While you might retain valuable team members, you could end up paying them 20 percent more because of a poor reputation. Research by the Harvard Business Review with ICM Unlimited found that a company with 10,000 employees and a bad reputation could be spending $7.6 million in additional wages to counter it. That’s around $4,723 per hire. Replacing them is also expensive—according to a Center for American Progress study, it costs $10,000 to replace an employee earning $50,000 a year.
Executives are impacted, too. A study in Harvard Business Review found that executives from scandal-tainted firms are paid six percent less, on average, than peers. For financial-industry executives, the “scandal penalty” rises to ten percent.
Step Three: Look at How Rankings Reflect Reputation and Revenue
In 2020, Boeing fell 65 places on the Axios Harris Poll 100 reputation rankings as the 737 Max disasters, supply-chain upheaval and disclosures of lofty executive compensation took their toll. How did the reputation decline affect financial performance? News reports indicate Boeing’s plane orders in 2020 hit a 30-year low—even as jet orders at rival Airbus reached record highs.
A 2018 global study by London-based Pentland Analytics, Reputation Risk in the Cyber Age, study compared UK telecommunications firm TalkTalk with US home-improvement retailer Home Depot after they were hacked. TalkTalk lost $1.4 billion in market cap—a third of its value—in the year after it was attacked, while the industry rose around 10 percent. Home Depot gained $30 billion (25 percent), significantly outperforming the S&P 500 in the 12 months following its data breach. The difference had to do with how each company handled their event.
Step Four: Tally up the Aftermath
How a company determines the severity of reputational impact and responds to it definitely impacts the financial hit to its reputation. Failure to clearly communicate with stakeholders about the situation, the inability to halt negative media coverage, and/or the lack of an effective and immediate response can result in longer-lasting damage to a company’s reputation, which may ultimately cost enormous sums and many years to rectify.
Skillful management makes a big difference in market perceptions after a negative event. The Pentland Analytics study analyzed share-price fluctuations of 125 companies during the calendar year following a reputational crisis. It found that companies recover from share-price losses after a crisis faster when senior management communicates with stakeholders swiftly (and globally, if relevant)—and if the company launches an active program that directly addresses the damage associated with the crisis event.

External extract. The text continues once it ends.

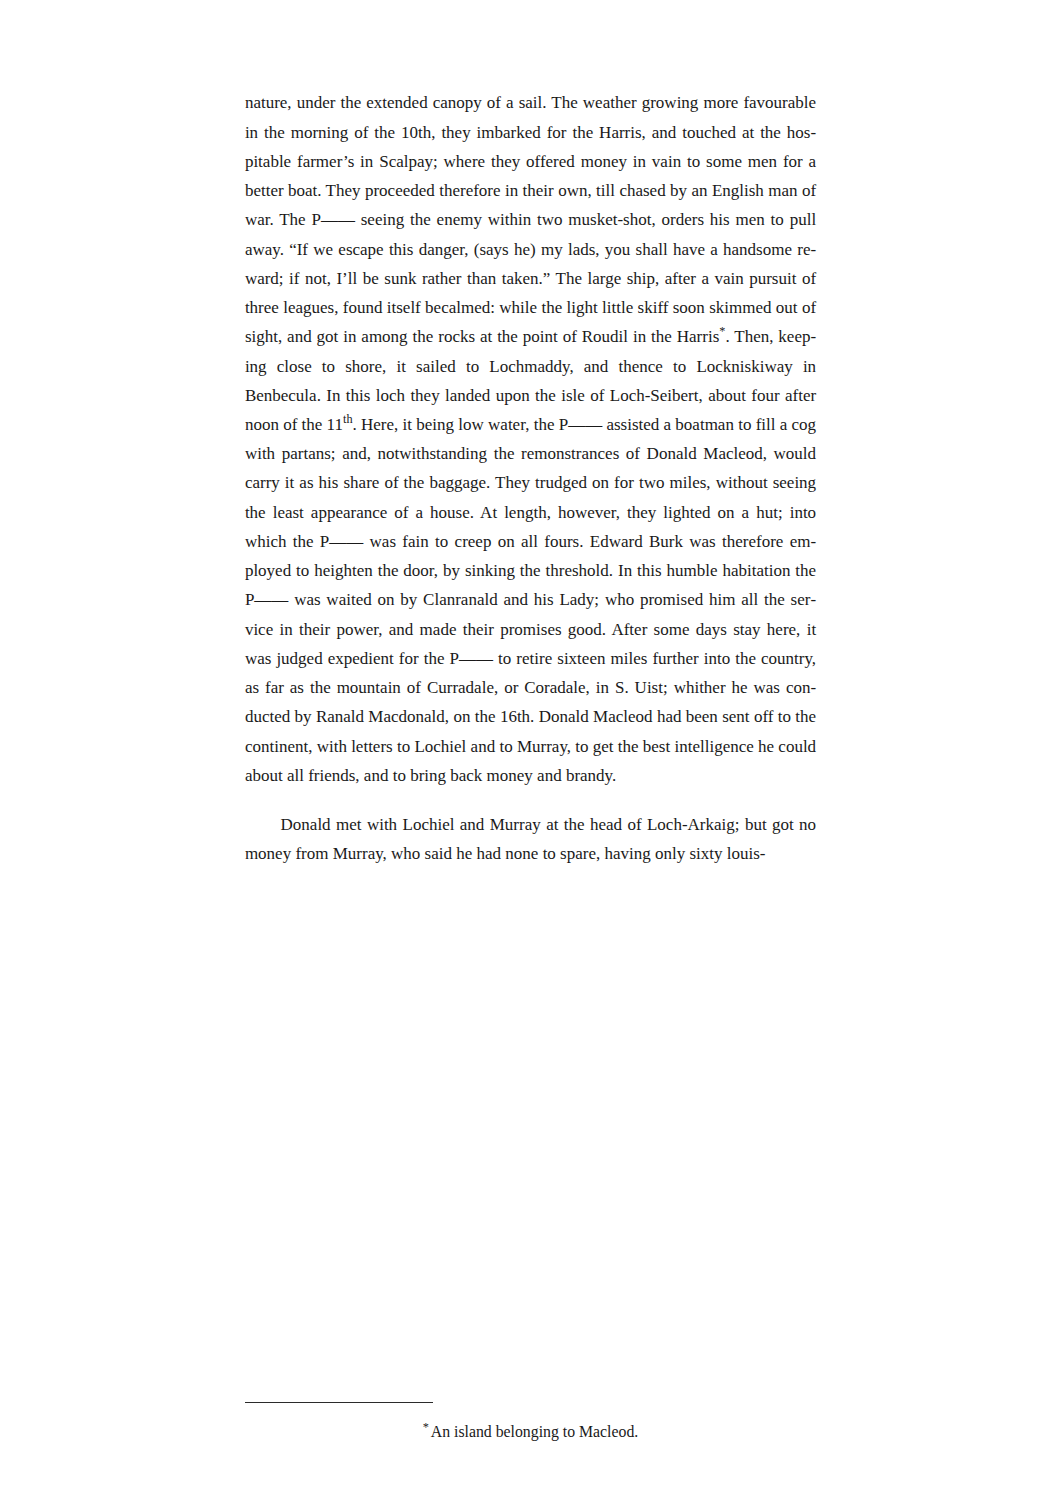nature, under the extended canopy of a sail. The weather growing more favourable in the morning of the 10th, they imbarked for the Harris, and touched at the hospitable farmer’s in Scalpay; where they offered money in vain to some men for a better boat. They proceeded therefore in their own, till chased by an English man of war. The P—— seeing the enemy within two musket-shot, orders his men to pull away. “If we escape this danger, (says he) my lads, you shall have a handsome reward; if not, I’ll be sunk rather than taken.” The large ship, after a vain pursuit of three leagues, found itself becalmed: while the light little skiff soon skimmed out of sight, and got in among the rocks at the point of Roudil in the Harris*. Then, keeping close to shore, it sailed to Lochmaddy, and thence to Lockniskiway in Benbecula. In this loch they landed upon the isle of Loch-Seibert, about four after noon of the 11th. Here, it being low water, the P—— assisted a boatman to fill a cog with partans; and, notwithstanding the remonstrances of Donald Macleod, would carry it as his share of the baggage. They trudged on for two miles, without seeing the least appearance of a house. At length, however, they lighted on a hut; into which the P—— was fain to creep on all fours. Edward Burk was therefore employed to heighten the door, by sinking the threshold. In this humble habitation the P—— was waited on by Clanranald and his Lady; who promised him all the service in their power, and made their promises good. After some days stay here, it was judged expedient for the P—— to retire sixteen miles further into the country, as far as the mountain of Curradale, or Coradale, in S. Uist; whither he was conducted by Ranald Macdonald, on the 16th. Donald Macleod had been sent off to the continent, with letters to Lochiel and to Murray, to get the best intelligence he could about all friends, and to bring back money and brandy.
Donald met with Lochiel and Murray at the head of Loch-Arkaig; but got no money from Murray, who said he had none to spare, having only sixty louis-
*An island belonging to Macleod.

Highly responsive companies gained an average 20 percent in market value in the 252 trading days after their reputation crisis, while less proactive companies lost an average 30 percent.
Understand the Total
Keep in mind, reputation deals with perceptions—different perspectives, agendas and opinions makes for subjective territory, depending on stakeholder priorities and expectations. For example, employees may be happy about across-the-board wage increase, while investors may be less so.
The important point to keep in mind when assessing the cost of a bad reputation is, who are the stakeholders concerned—and how much of a priority do they consider a topic to be?